玩家暫時沒有處理這兩人社交問題的時間,一邊牽起阿利庫的手,一邊半抱這身體還沒有恢複的薇佩爾,進行撤離行動。
吃了一根肉乾的護衛犬保持在遠處,警戒着望着她們從地窖離開,如果沒有可以賄賂的食物,玩家這次想要進入屋內是較為困難的。
好在撤離農場的路上沒有意外,只是一路很沉默,她感到阿利庫牽着的手緊緊的,薇佩爾就算身體虛弱也緊緊貼着她,像是怕她半路丢下她一樣。
兩人都看出了她現在的狀态,生怕再吵起來惹她不快。
【萬能靈藥(可選)】
【你竟從維維安的農場地窖救出了許久未見的舊友,等待合适時機與質問維維安】
不出意料,求藥記任務一轉,變成替天行道打假錄。
回到旅館,這趟行動來回只花了四十分鐘不到,蝙蝠門後的旅館大門已然關上,看樣子旅館老板老傑克還以為玩家一行在客房,安心打烊準備燒完熱水睡了。
說來好笑,這個男老板應該和維維安有合作關系,是藥商的托,但卻不知道維維安綁架了自己的房客,還以為薇佩爾鬧失蹤,在公告板貼尋人啓事。
阿利庫指着旅館外牆的一個角落,終于能和岑玖說他之前的發現:“有梯子。”
果然游戲總是會給玩家解決方案的,岑玖誇贊變身游戲指引小助手的阿利庫:“做得好阿利庫!”

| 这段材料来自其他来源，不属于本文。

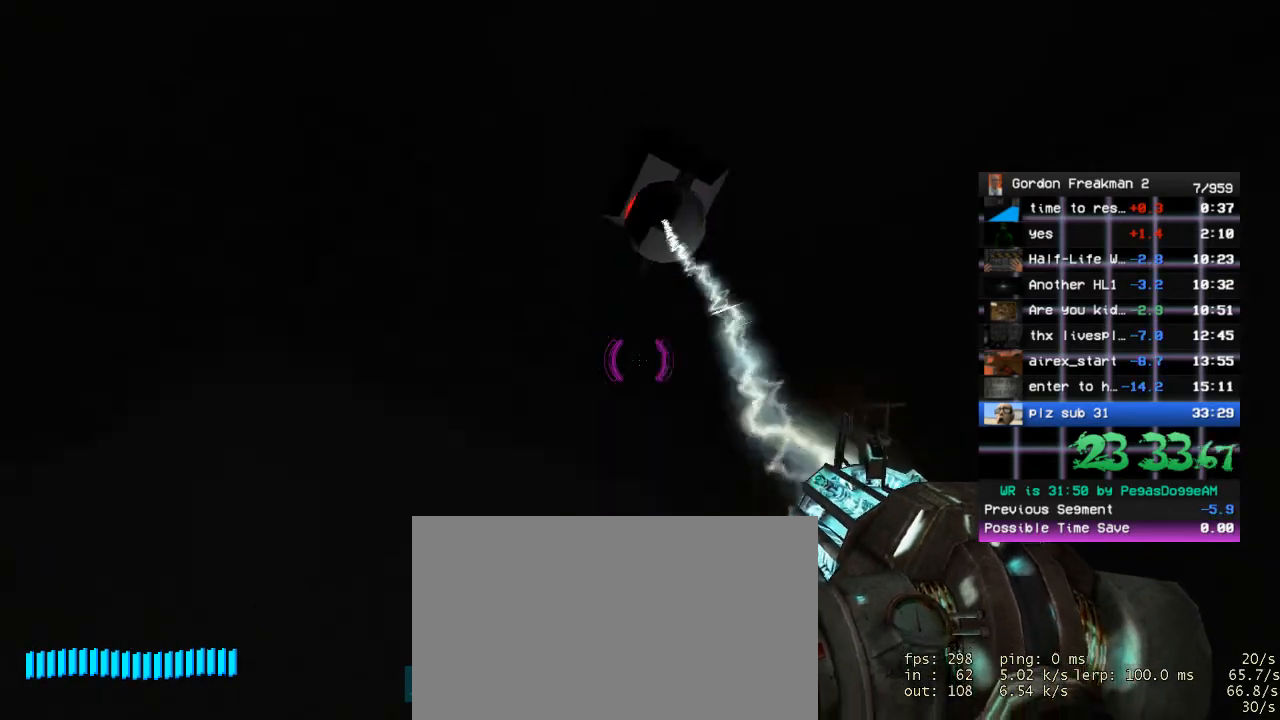
{"keys": ["w"], "mouse": ["right"], "events": [[67, "w", "down"]]}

舉手之勞,卻被她用這樣的語氣誇贊,像是他的歲數還小,在玖的眼裏永遠是個孩子嗎……
阿利庫有些說不上的惆悵,但這也說明了玖是喜歡他的,不然為什麽要誇贊他呢。
果然那個雄性說的話是錯的,什麽“媽媽不喜歡你”……它滿嘴謊話,一點都不能信。
剛才産生的心結一下煙消雲散。
通過梯子回到客房,阿利庫立刻離開,他要去取樓下的熱水,這個時間多半也燒好得差不多了。

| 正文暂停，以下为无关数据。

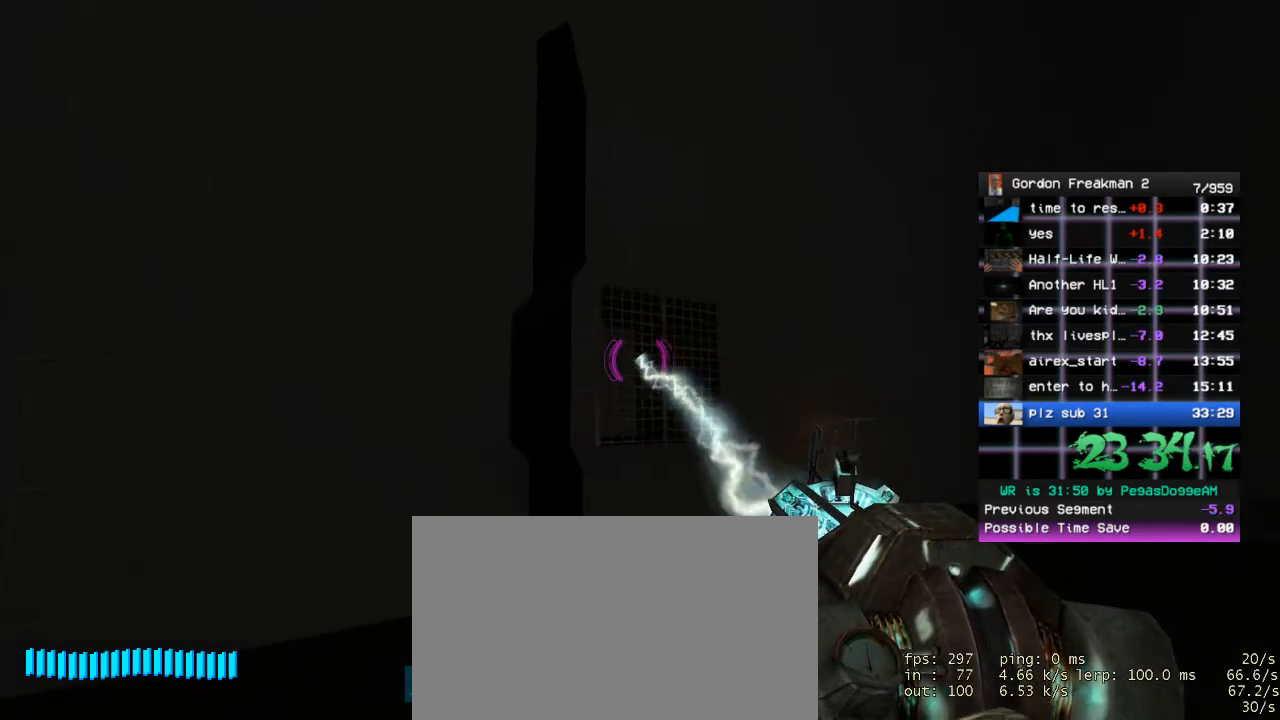
{"keys": [], "mouse": ["right"], "events": [[83, "w", "up"], [217, "f", "down"], [317, "f", "up"]]}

客房裏只剩下玩家與許久未見的薇佩爾,還有看家的小花。
薇佩爾的生活中沒有“客氣”這個詞,它徑直坐在椅上,一路過來,哪怕岑玖再照顧它,它也感到骨頭在路上要被晃散架了。
“阿玖,這是伊爾索拉多豹?它好肥。”
回到客房,薇佩爾完全沒有自己是傷患的自覺,開始随地點評從床上跳下來,正在做貓科動物伸展運動的小花。
“哈!”陌生的氣息和岑玖一起出現,小花本來還好奇地想要聞聞這個人形生物,但一聽它這口無遮掩的評價也急了,沖着它炸毛生氣。
小花知道這人受傷了,不能亂撞撒氣,只能靠着岑玖蹲下,仰起頭,巴巴望着她“喵嗚喵嗚”,催促她給自己主持正義。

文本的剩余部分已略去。